Transport companies must continue the rollout of electric vehicles and build frontier solutions for commercial transportation. And oil and gas companies must further decarbonize their processes and accelerate the integration of renewables, for example.

It is often overlooked that today nuclear power is the largest single source of zero-carbon electricity in the United States, France and UK generation ecosystems. Governments and industries must create an affordable, scalable and innovative plan to sustain and grow this part of the energy mix including the potential to drive small modular reactors and nuclear fusion, both of which would be game-changing technologies.

We also cannot forget that two-thirds of methane emissions — approximately 15% to 20% of greenhouse gas emissions — come from agriculture, municipal solid waste, and wastewater, and a significant portion can be abated by putting these waste streams to productive use as renewable gas blended into our existing gas networks. Those gas networks could also be adapted for hydrogen — produced from wind, solar, nuclear or natural gas with carbon capture and storage — to provide much needed energy storage.

The key now is to identify similar sector pathways for other industries.
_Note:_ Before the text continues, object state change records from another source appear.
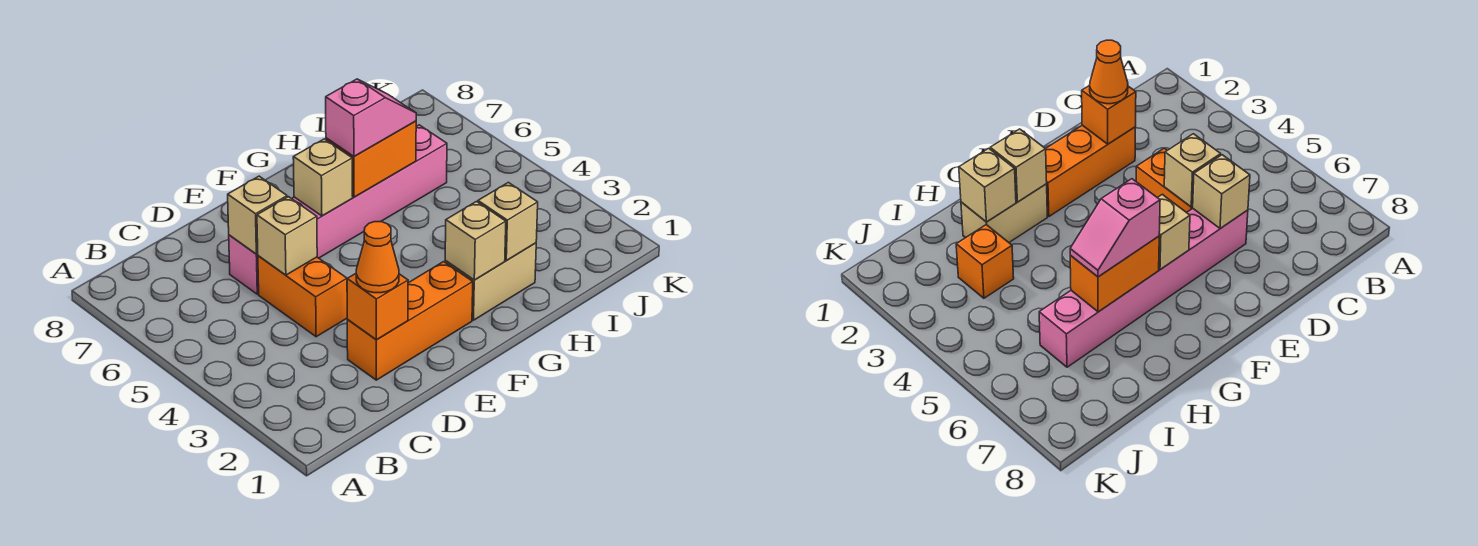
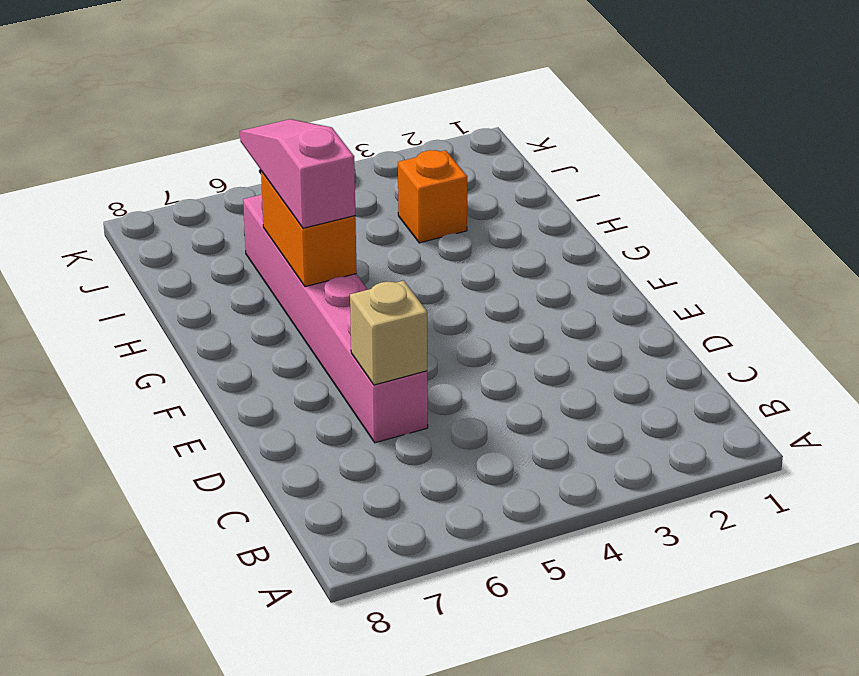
pink slope G6:I6 level 3 top G -> pink slope G6:H6 level 3 top G
none -> orange brick D2:F2 level 1
none -> orange brick D4:D5 level 1
none -> tan brick G2:H2 level 1

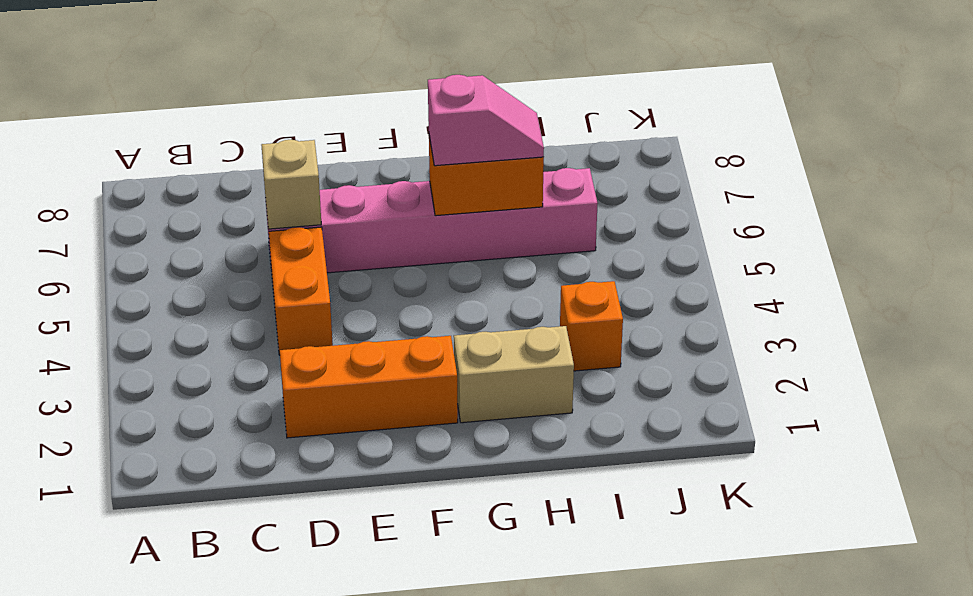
none -> orange brick D2 level 2
none -> tan brick D5 level 2
none -> tan brick F6 level 2

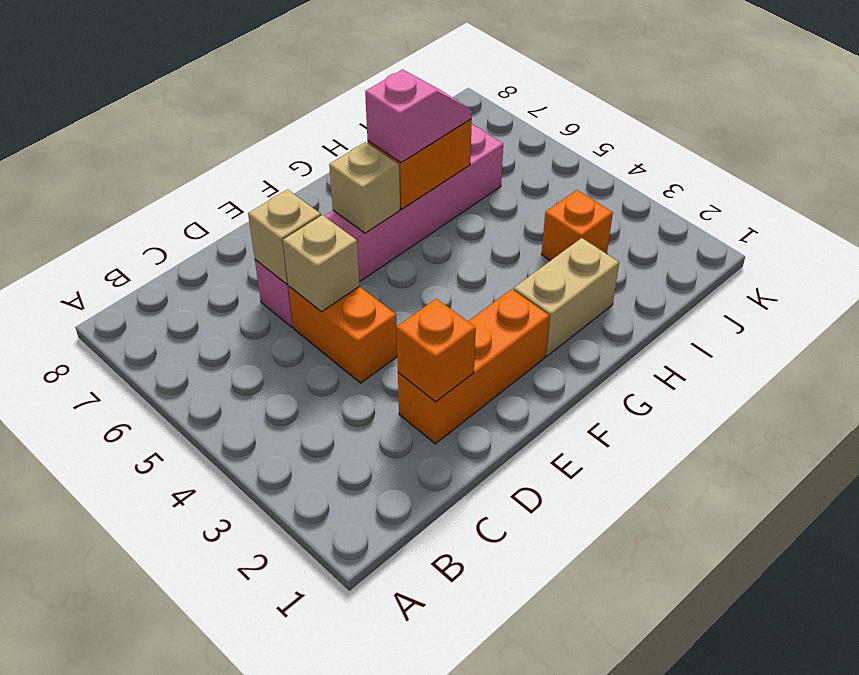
none -> tan brick G2 level 2
none -> tan brick H2 level 2
none -> orange cone D2 level 3

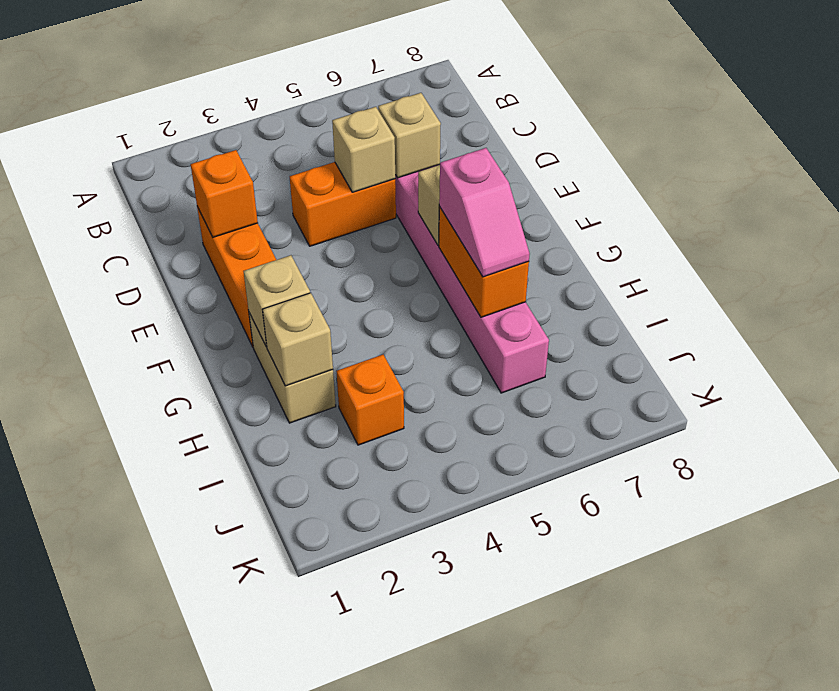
none -> orange cone D2 level 3

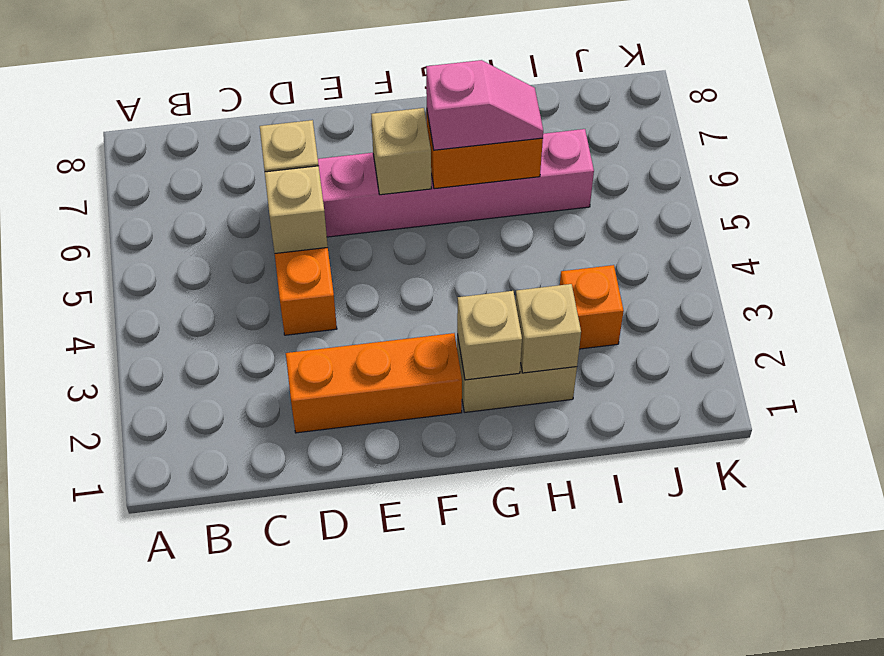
none -> orange brick D2 level 2
none -> orange cone D2 level 3

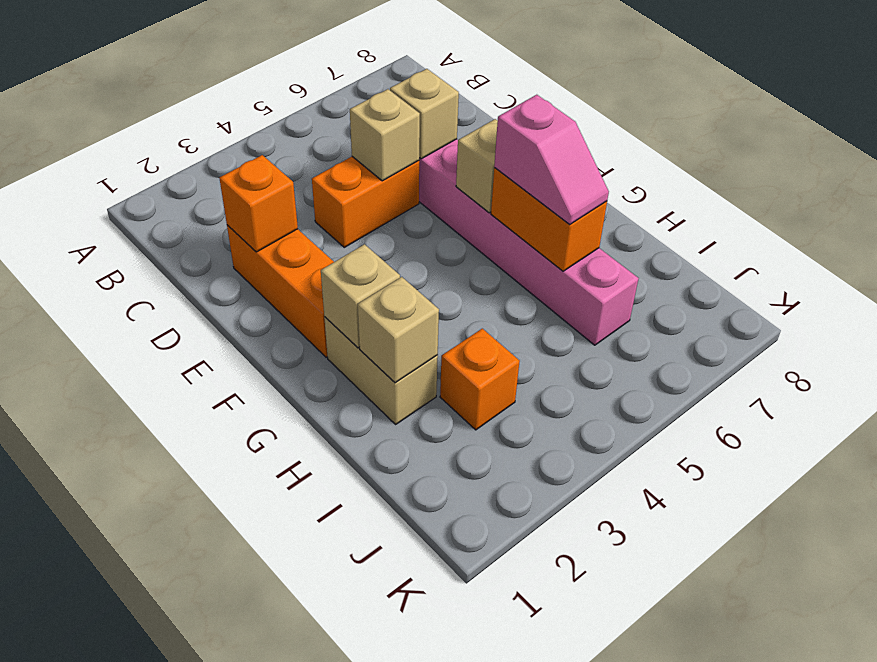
none -> orange cone D2 level 3

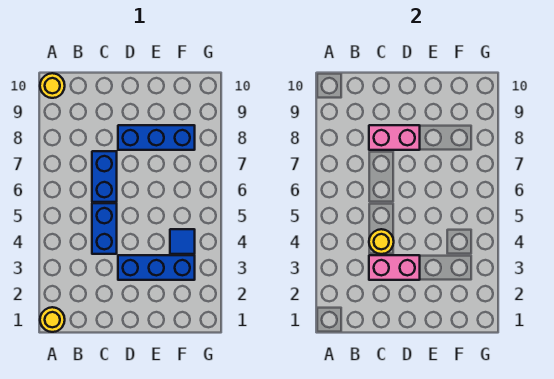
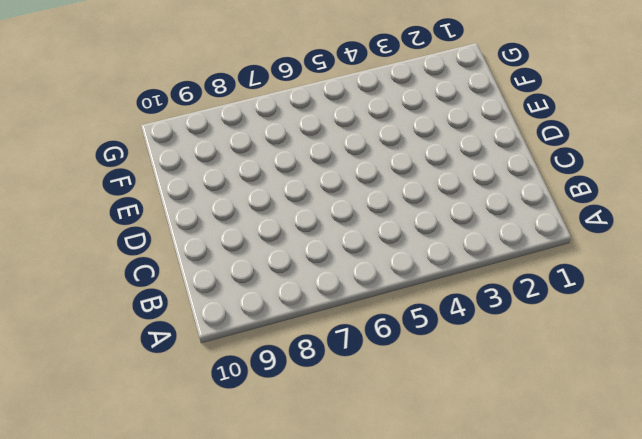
none -> yellow round brick A1 level 1
none -> yellow round brick A10 level 1

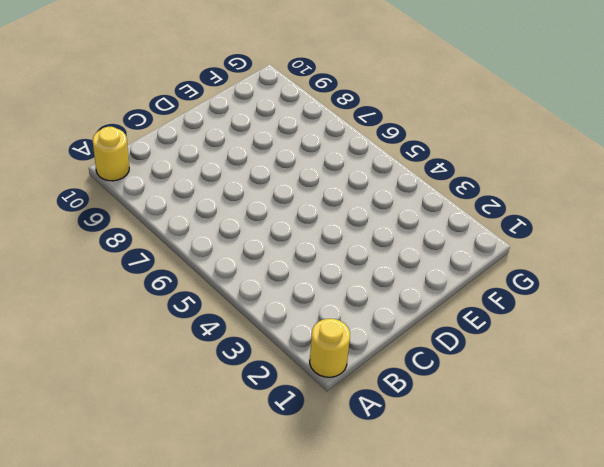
none -> blue brick C4:C5 level 1
none -> blue brick C6:C7 level 1

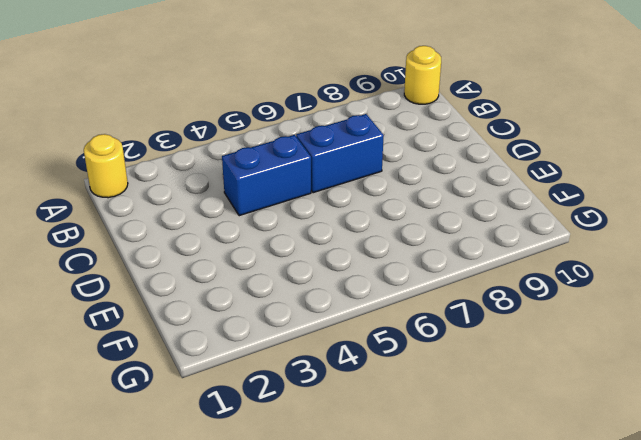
none -> blue brick D3:F3 level 1
none -> blue brick D8:F8 level 1

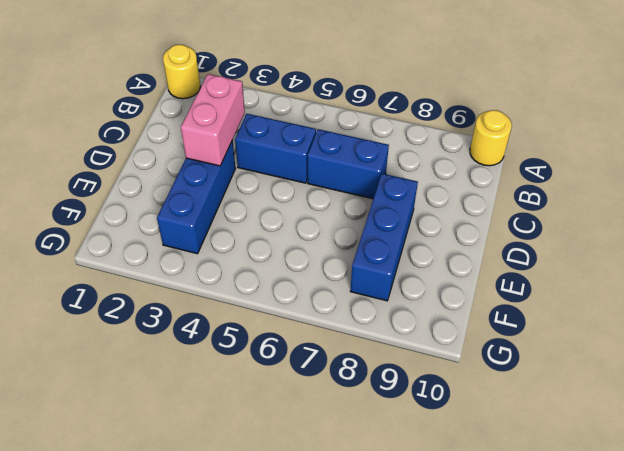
none -> blue tile F4 level 1
none -> yellow round brick C4 level 2

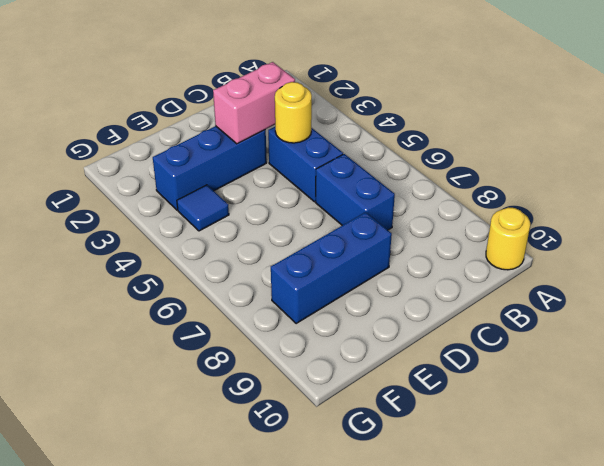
none -> yellow round brick A1 level 1
none -> pink brick C8:D8 level 2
All businesses will need to come up with whole new innovation approaches, supply chain mechanisms, finance structures and consumer propositions. These will vary sector by sector, but it’s crucial that work starts immediately and progresses at pace.

Take the tech industry. As it expands, it demands ever more resources. This includes huge amounts of energy to power data centers — which in the United States alone currently use 2% of U.S. energy — but also vast rare-earth materials to manufacture devices. The Internet of Things revolution sounds great but we need to remember the amount of carbon that will go into producing and running the 22 billion devices expected to be active by 2025.

It’s an issue that the industry is making more progress on: Microsoft, for instance, has committed to becoming net carbon negative by 2030 – i.e. removing all the carbon the company has emitted directly or by electrical consumption since it was founded in 1975. It plans to fund this through an internal carbon levy that extends across its supply chain partners, investing the money in innovation programs to accelerate the development of carbon reduction, capture, and removal technologies.

Similar initiatives will need to be a core part of most, if not all, tech companies in the years ahead. But further systemic change// will be necessary.

Unlike previous energy transitions, today’s is demand-led. We will need residential customers and industrial and commercial customers to be willing to optimize self-generation including rooftop solar, heating solutions such as heat pumps and micro combined heat and power, and electric-vehicle charging. Ideally, consumers would even be willing to support the electricity distribution system operators in increasing the flexibility of the network. They can do this themselves or use third-party providers.

All of this means building entirely new energy production, storage and consumption propositions.

Business leaders recognize that innovation in this area is needed. According to our just released survey of more than 6,000 business and IT execs conducted in conjunction with the Accenture Technology Vision 2020, executives rank climate change, sustainable development and energy as society’s biggest challenges that technology innovation, in the form of scientific research and advances, can address.

For instance, simply building more efficient devices will only go part of the way towards making the industry more sustainable. Manufacturers will also need to consider whole new models that prioritize device longevity and material recycling over the continual product refreshes we have today.

Pervasive changes like these seem daunting. But based on my experiences at Davos and in helping serve clients in the resources industries – all of which serve every other industry – I believe that 2020 will be the year we launch a decade of delivering a more sustainable world. And with no immediate signs of cooler temperatures, it’s not a moment too soon.